_WHAT TO PRODUCE:_ The data below should be retyped exactly, with the pictures left out.

_THE DATA:_
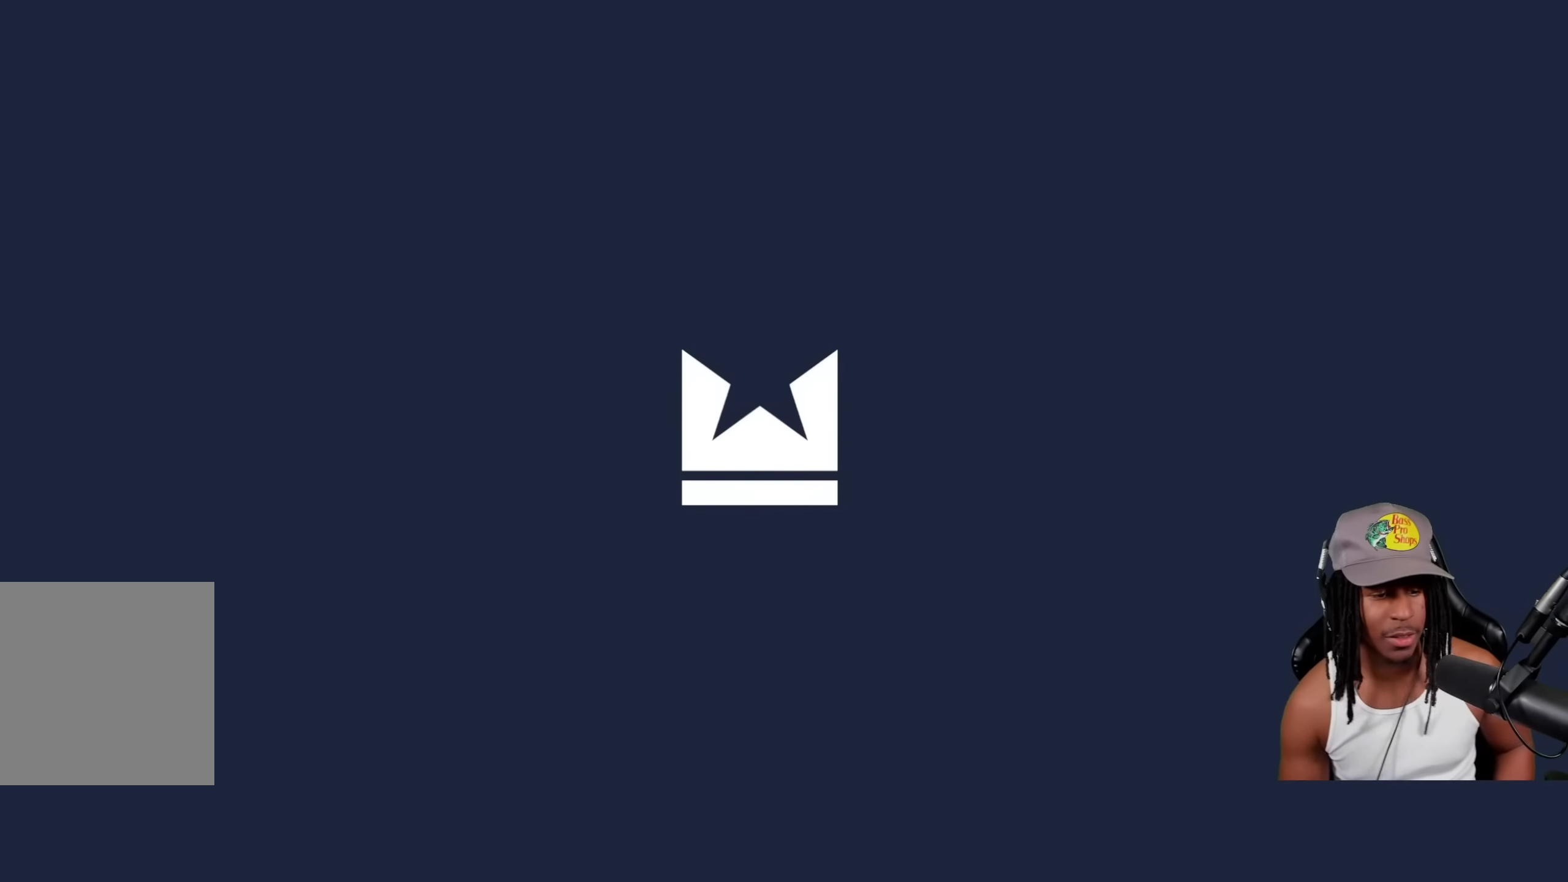
{"buttons": [], "left_stick": "center", "events": [[100, "CROSS", "down"], [216, "CROSS", "up"]]}
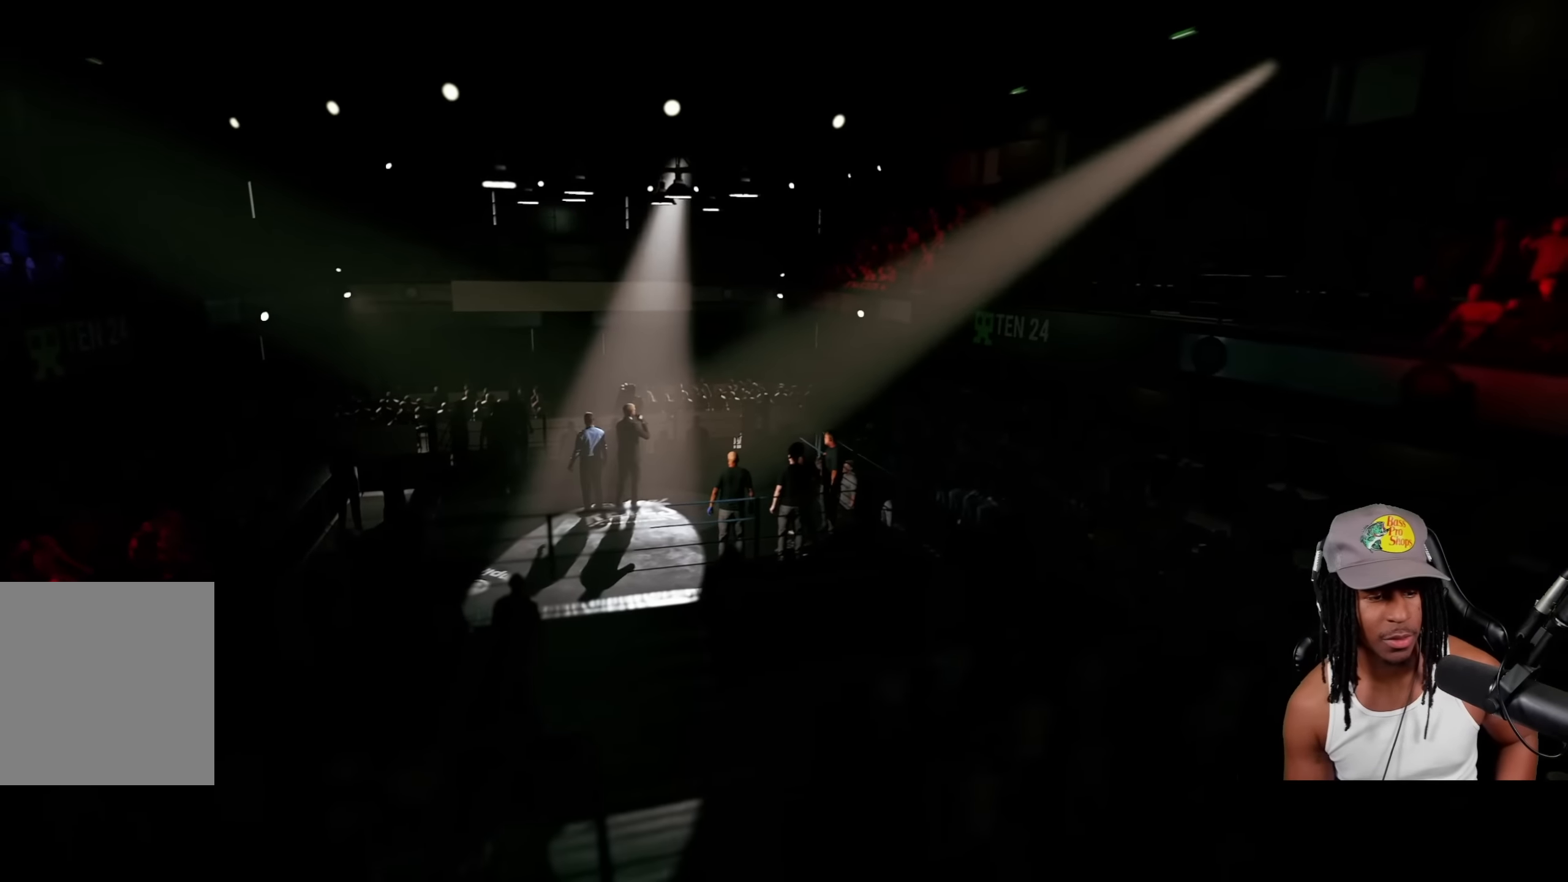
{"buttons": [], "left_stick": "center", "events": [[100, "CROSS", "down"], [283, "CROSS", "up"]]}
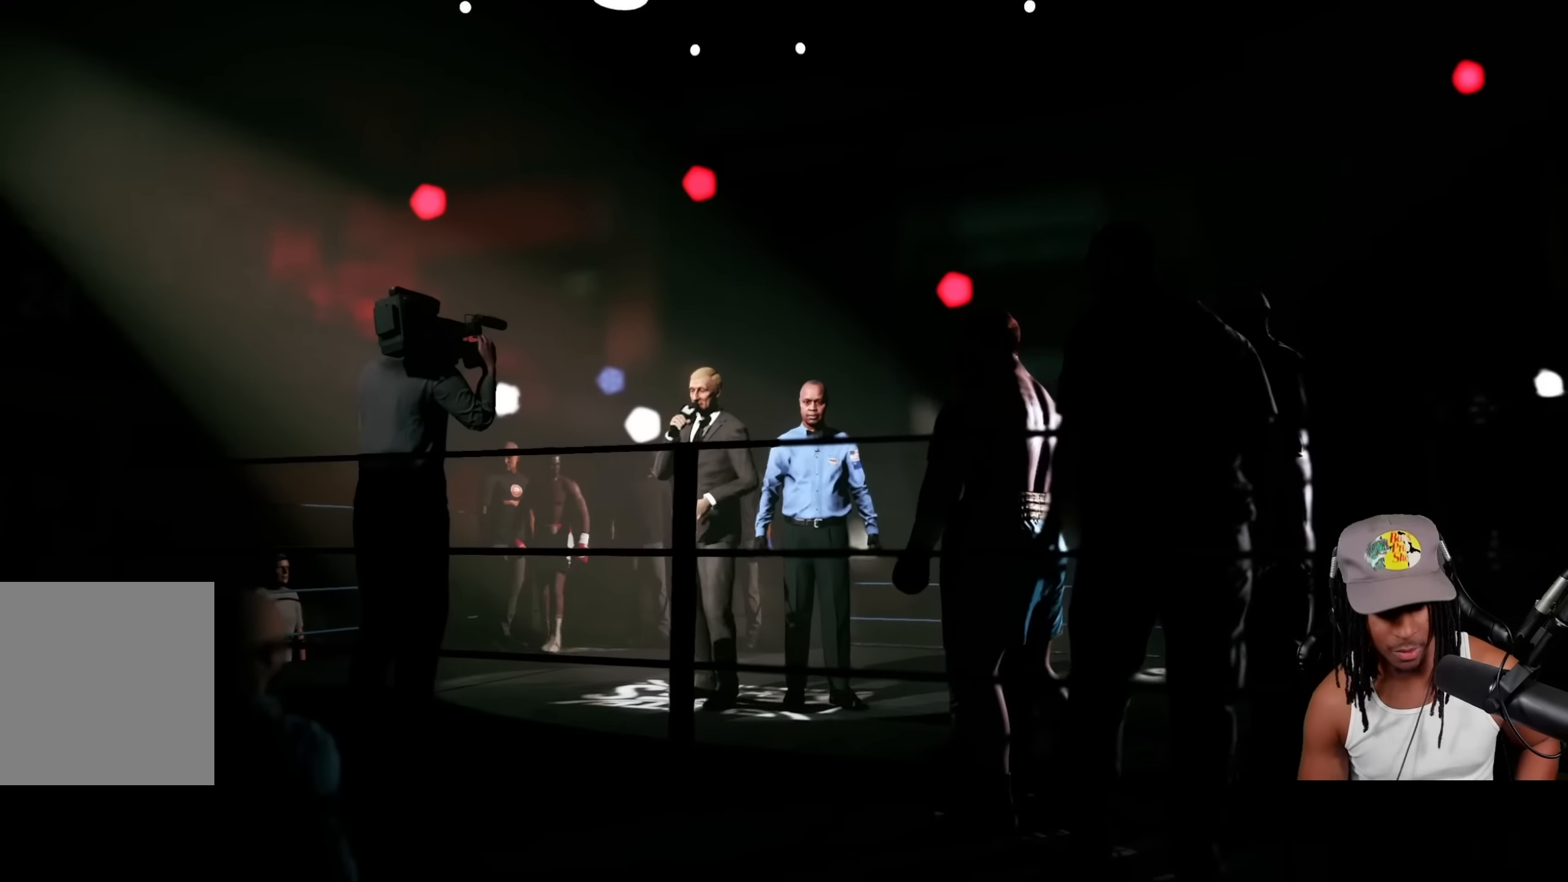
{"buttons": [], "left_stick": "center", "events": []}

_ANSWER SPACE:_
{"buttons": [], "left_stick": "center", "events": [[100, "CROSS", "down"], [216, "CROSS", "up"]]}
{"buttons": [], "left_stick": "center", "events": [[100, "CROSS", "down"], [283, "CROSS", "up"]]}
{"buttons": [], "left_stick": "center", "events": []}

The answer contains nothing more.